Sorry guys didn't realize that media fire was no good, will try to upload it to you tube.


----------



## kprimm (Mar 14, 2009)

Ok i have it on you tube now, you can check it out here.


----------



## kprimm (Mar 14, 2009)

Here is another shorter clip of monster mash i finished.


----------



## The Watcher (Sep 13, 2008)

That is so cool. I liked it when he through his head back during the wa hoOOOO. I'll bet you are having a blast with this thing.


----------



## RoxyBlue (Oct 6, 2008)

LMAO, I just love this, K! The head movements, the changing colors of the eyes - it's great and just so much fun used with these pieces of music

Hey, I see one of your witches standing in the wings back there:jol:


----------



## Spooky1 (Aug 25, 2008)

Beautiful job. The movement and syncing are excellent. Maybe some day I'll learn how to do stuff like that.


----------



## Spyder (Aug 16, 2008)

Love it! What is the cost of doing something like this?


----------



## kprimm (Mar 14, 2009)

*skulltronix this is halloween*

Here is my latest work, i work almost every day on my haunt, and here is a video of another 7 to 8 hours of work.


----------



## RoxyBlue (Oct 6, 2008)

My favorite movement on this guy is the head shake that starts at about 1:57. The action is a perfect match for the more childlike voices at that point in the song.


----------



## MommaMoose (May 15, 2010)

That was so awesome! One of these days I am going to get into that aspect of prop building.


----------



## morbidmike (Sep 11, 2009)

very cool the head movement is awesome!!!


----------



## fick209 (Aug 31, 2009)

I love the head movements, awesome job!


----------



## RoxyBlue (Oct 6, 2008)

So, K, how are you using this guy in your haunt? Will you have one skellie singing a variety of songs or are you working your way up to a small choir?


----------



## kprimm (Mar 14, 2009)

I am in the process of building a throne of bone for him to sit in as well as his very own crypt to sing from. For now he is all alone, these things are expensive as heck.But maybe if my plans all work out, someday he can have a friend.


----------



## hpropman (Jul 27, 2008)

you do not have to use the skulltronics skulls exclusively there are lot of options for talking skulls or creatures that you add along side of him. Even blinking jack of lanterns for the chorus. You can control them with solid stat relays.


----------



## kprimm (Mar 14, 2009)

*skulltronix shakes them bones*

Here is the latest work i finished for my skulltronix, now it's time to start on grim grinning ghosts.


----------



## RoxyBlue (Oct 6, 2008)

He is one cool dude, K I think you've got a knack for this type of programming.


----------



## halloweenbarbara (Jun 26, 2010)

Love the eyes! I gotta get me one of these!


----------



## fritz42_male (May 5, 2009)

There is one glaringly big thing wrong with this.....









It isn't mine!


----------



## shar (Jun 19, 2010)

Great work!


----------



## Tigr35 (Sep 19, 2009)

Great Job. I'm looking for some new routines (are you interested)? Do you have colorspash lights also programmed?
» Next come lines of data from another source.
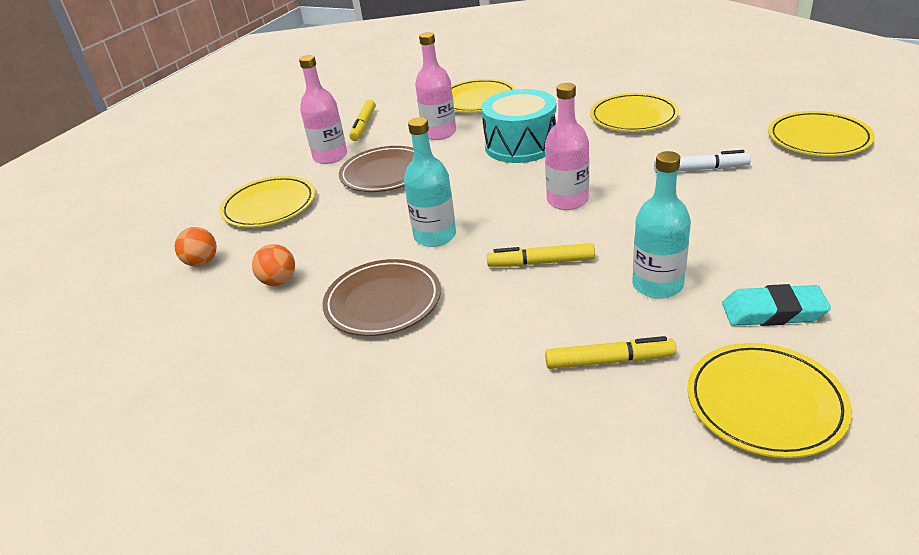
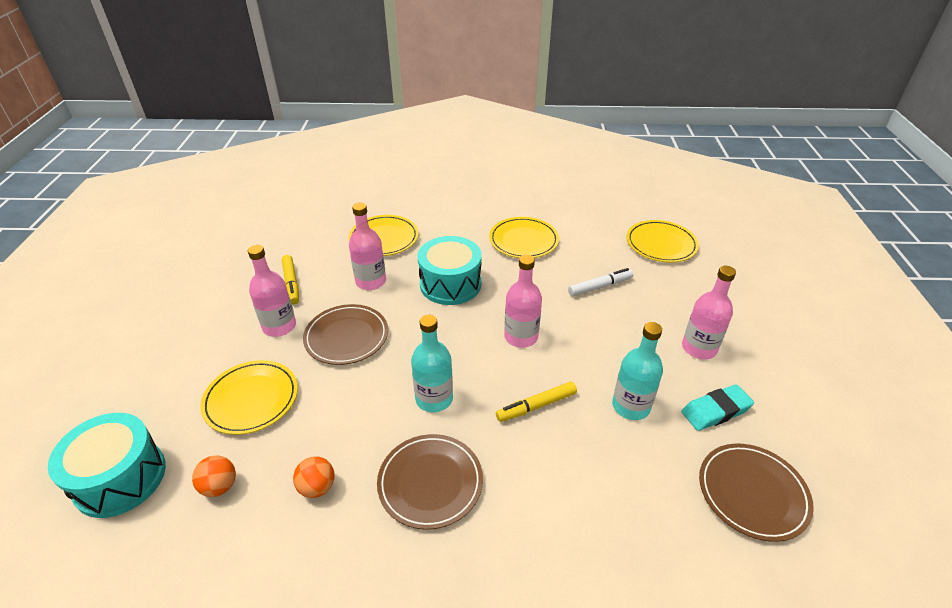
camera: 30 degrees left, 5 degrees up
(135, 240) = (120, 478): none -> turquoise drum
(609, 361) = (638, 488): yellow marker -> none
(765, 403) = (752, 493): yellow plate -> brown plate
(796, 247) = (699, 348): none -> pink bottle

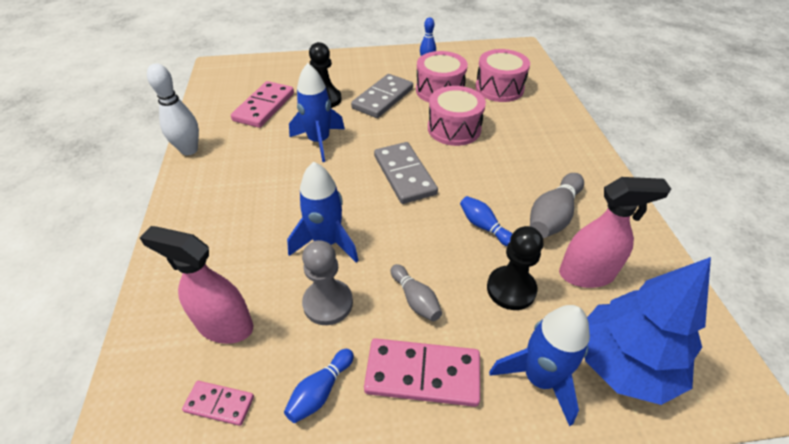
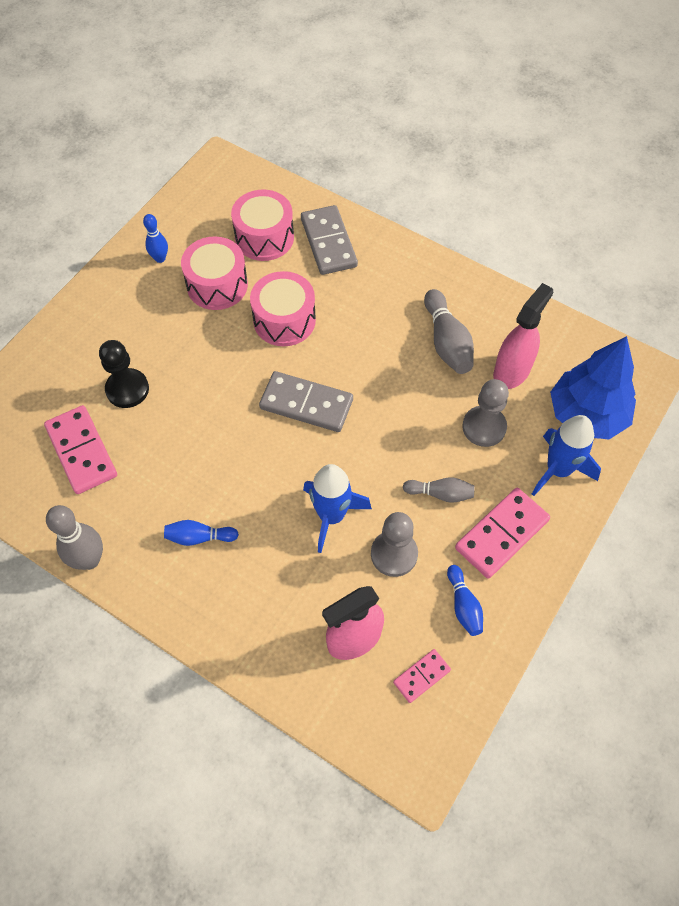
camera: 50 degrees left, 15 degrees up
(189, 150) = (89, 560): white bowling pin -> grey bowling pin
(319, 141) = (193, 438): blue rocket -> none
(383, 98) = (180, 340): grey domino -> grey domino (329, 242)
(484, 226) = (415, 395): blue bowling pin -> blue bowling pin (199, 537)
(511, 289) = (484, 427): black pawn -> grey pawn

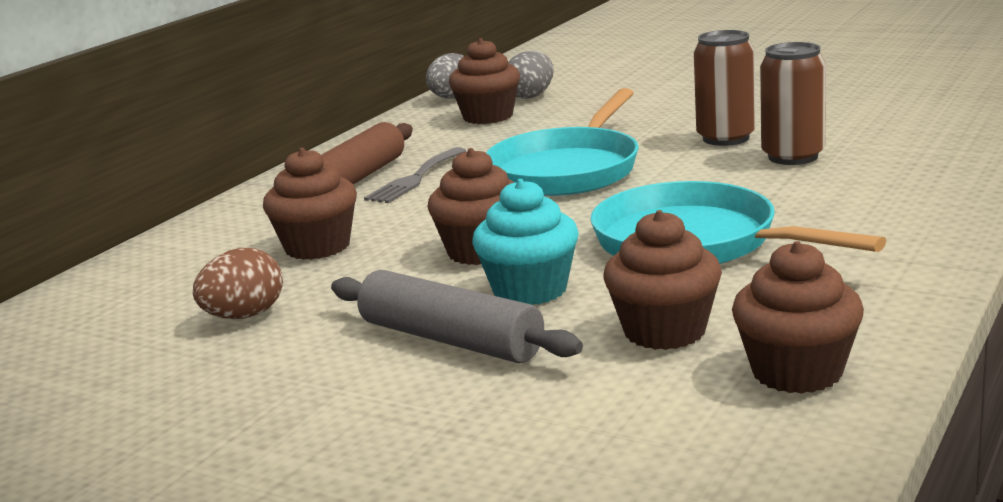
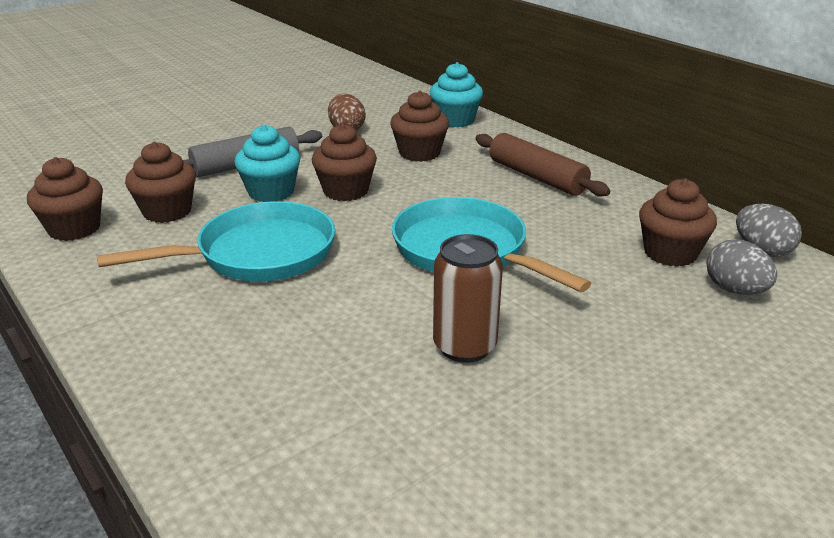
camera: 110 degrees right, 10 degrees up
(166, 258) = (455, 120): none -> turquoise cupcake
(415, 178) = (516, 195): grey fork -> none
(793, 157) = (368, 360): brown can -> none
Feel free to contact me at [email protected]


----------



## GRP (Aug 18, 2009)

*Awsome*

Well done. Hope mine comes out half as good. Is that a Skulltronic body too? Are you doing the lights with the movements? How much are you selling the routine for?


----------



## kprimm (Mar 14, 2009)

I do not have the additional lights for him,cost so much just to get the skulltronix. I will use my own couple lights for him and he will be seated in a throne of bone. The light channels are very easy to program compared to the jaw and other movements. The jaw is by far the most work, and the eyes are fun to play with. There are so many different colors and intensities that you can get.If interested in any of the routines just drop me a PM.


----------



## kprimm (Mar 14, 2009)

*Headless Horseman Skulltronix*

Well here is a video of my newest work. Hope you all like it. I just had to do this one, one of my all time favorite halloween movies and stories.


----------



## shar (Jun 19, 2010)

Oh Oh Oh you did a fantastic job, I love love it!!!! I so wish I could do these!


----------



## shar (Jun 19, 2010)

Had to come back and listen again lol. Brilliant!


----------



## Joiseygal (Sep 3, 2008)

Kprimmn very nice job! Looks and sounds great!


----------



## morbidmike (Sep 11, 2009)

why didnt you make a full band and back up singers LOL!!!! awesome job I wish I knew how to make these things


----------



## JohnnyAppleseed (Apr 8, 2009)

Just so cool, some day, some day I'm going to do the Skulltronix....


----------



## kprimm (Mar 14, 2009)

*Grim grinning ghosts 1 of 2 clips*

Here is some more recent work. Song is long so i only did some of it. Beginning here and next clip shows verses. Hope you guys all like it.


----------



## kprimm (Mar 14, 2009)

*Grim grinning ghosts 2 of 2 main part*

Here is the main part of the song.


----------



## RoxyBlue (Oct 6, 2008)

We're going to have to start calling you the King of Skulltronix


----------